Тогда хотя бы перчатки, сказала она, и вытащила их из кармана.
Перчатки, вязаные, шерстяные, я взял и тут же надел их; то, что они тоже красные, меня не смущало.
Но именно это ее напугало, привело в ужас, она стала просить, умолять, говорила, что делает это не из-за меня, а из-за родителей, что это не трусость, тихой скороговоркой объясняла она, но долина подхватывала даже эти ее негромкие слова.
От этого по телу у меня побежали мурашки, и я понял, что любой изданный мною звук, отраженный в долине эхом, будет значить, что я готов повернуть назад.
Она же все повторяла, что ей страшно, ей страшно идти одной, и просила проводить ее хоть немного.
Проводить, проводить, тихо вторила ей долина.
Я решительно двинулся дальше, чтобы не слышать ее, но через несколько шагов остановился и обернулся, полагая, что так, на таком расстоянии, будет легче расстаться.
Мы долго стояли, уже не видя с этого расстояния лиц друг друга, это было намного лучше.
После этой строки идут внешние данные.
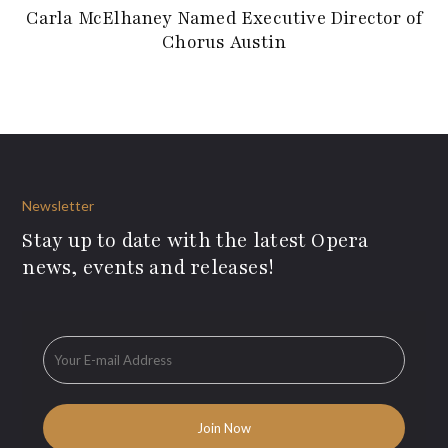
Carla McElhaney Named Executive Director of
Chorus Austin
Newsletter
Stay up to date with the latest Opera
news, events and releases!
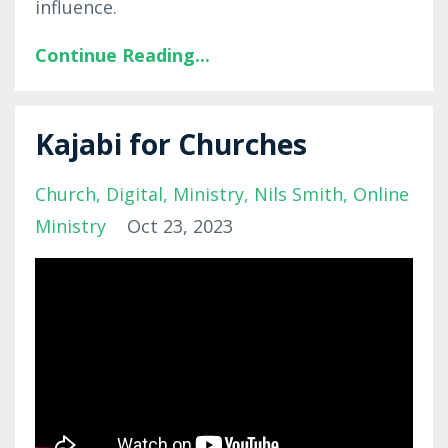
influence.
Continue Reading...
Kajabi for Churches
Church
Digital
Ministry
Nils Smith
Online
Ministry
Oct 23, 2023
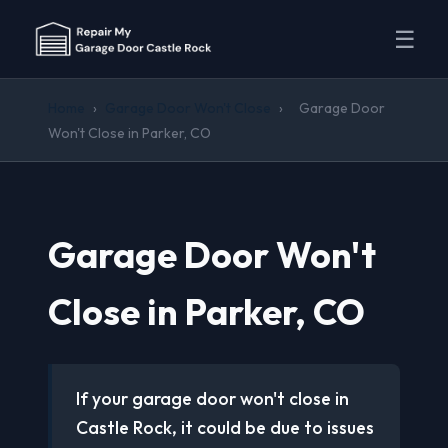
☰
Home
›
Garage Door Won't Close
›
Garage Door
Won't Close in Parker, CO
Garage Door Won't
Close in Parker, CO
If your garage door won't close in
Castle Rock, it could be due to issues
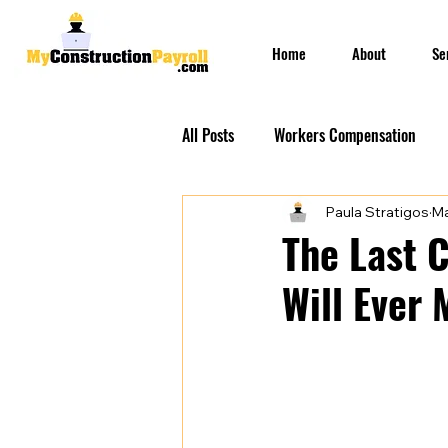
Home
About
Se
All Posts
Workers Compensation
Paula Stratigos
Ma
Construction Insurances
PEO S
The Last 
Will Ever
Prevailing Wage Payroll Services...
Construction Payroll
Construct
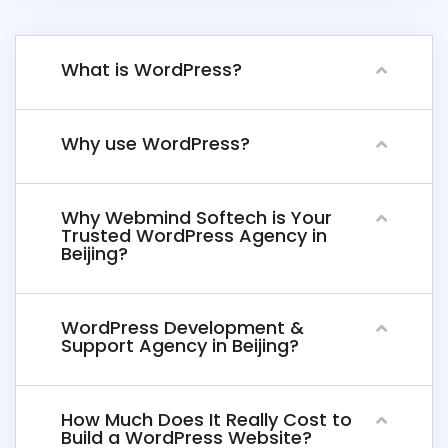
What is WordPress?
Why use WordPress?
Why Webmind Softech is Your
Trusted WordPress Agency in
Beijing?
WordPress Development &
Support Agency in Beijing?
How Much Does It Really Cost to
Build a WordPress Website?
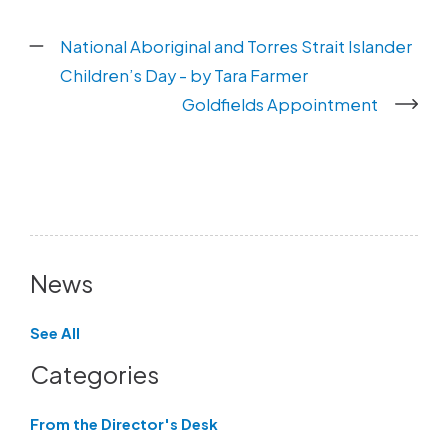
National Aboriginal and Torres Strait Islander
Children’s Day - by Tara Farmer
Goldfields Appointment
News
See All
Categories
From the Director's Desk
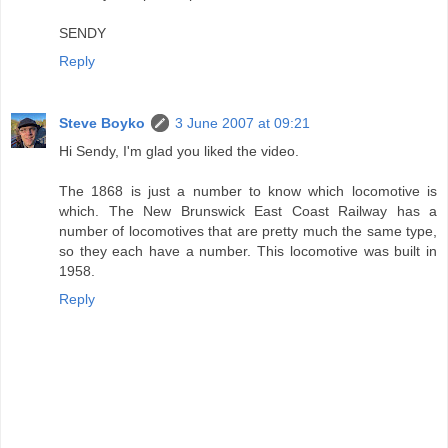
SENDY
Reply
Steve Boyko
3 June 2007 at 09:21
Hi Sendy, I'm glad you liked the video.
The 1868 is just a number to know which locomotive is
which. The New Brunswick East Coast Railway has a
number of locomotives that are pretty much the same type,
so they each have a number. This locomotive was built in
1958.
Reply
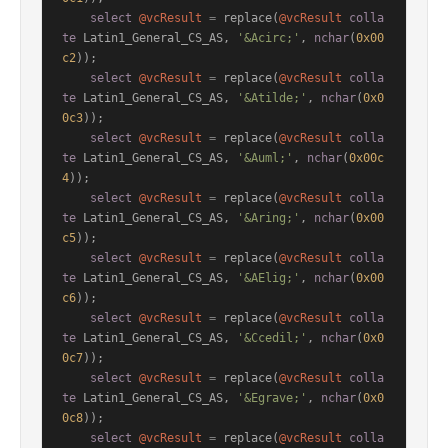
select
@vcResult
=
 replace(
@vcResult
colla
te
 Latin1_General_CS_AS, 
'&Acirc;'
, 
nchar
(
0x00
c2
));

select
@vcResult
=
 replace(
@vcResult
colla
te
 Latin1_General_CS_AS, 
'&Atilde;'
, 
nchar
(
0x0
0c3
));

select
@vcResult
=
 replace(
@vcResult
colla
te
 Latin1_General_CS_AS, 
'&Auml;'
, 
nchar
(
0x00c
4
));

select
@vcResult
=
 replace(
@vcResult
colla
te
 Latin1_General_CS_AS, 
'&Aring;'
, 
nchar
(
0x00
c5
));

select
@vcResult
=
 replace(
@vcResult
colla
te
 Latin1_General_CS_AS, 
'&AElig;'
, 
nchar
(
0x00
c6
));

select
@vcResult
=
 replace(
@vcResult
colla
te
 Latin1_General_CS_AS, 
'&Ccedil;'
, 
nchar
(
0x0
0c7
));

select
@vcResult
=
 replace(
@vcResult
colla
te
 Latin1_General_CS_AS, 
'&Egrave;'
, 
nchar
(
0x0
0c8
));

select
@vcResult
=
 replace(
@vcResult
colla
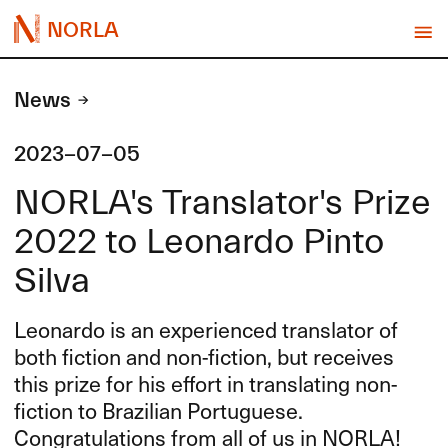
NORLA
News
2023-07-05
NORLA's Translator's Prize
2022 to Leonardo Pinto
Silva
Leonardo is an experienced translator of
both fiction and non-fiction, but receives
this prize for his effort in translating non-
fiction to Brazilian Portuguese.
Congratulations from all of us in
NORLA
!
Для меня будет благом, если она вернется, пусть идет, и она, словно почувствовав, что для меня будет совсем не плохо, если она вернется, медленно отвернулась, а потом повернулась кругом и бросилась бежать, скользя по снегу и иногда оглядываясь, я же следил за ней, пока глаза мои видели то, что хотели видеть, быть может, она повернула назад, или остановилась, или бежит сломя голову, на синем снегу мелькало темное пятнышко, а затем исчезло, хотя у меня было ощущение, что я его все еще вижу.
Какое-то время я еще слышал ее шаги, потом мне только казалось, что я их слышу, – то были уже не шаги, а зябкое копошение студеного ветра в ветвях, отголоски скрипов и хрустов, загадочное потрескивание; но я все стоял, дожидаясь, пока она уйдет, мысленно провожая ее, пусть исчезнет совсем.
Однако холодное покалывание в горле означало, что я все же надеюсь, что она повернет назад, и если она это сделает, то должно появиться, вот сейчас, нет, не сейчас, чуть позже, маленькое пятнышко, но так ничего и не появилось.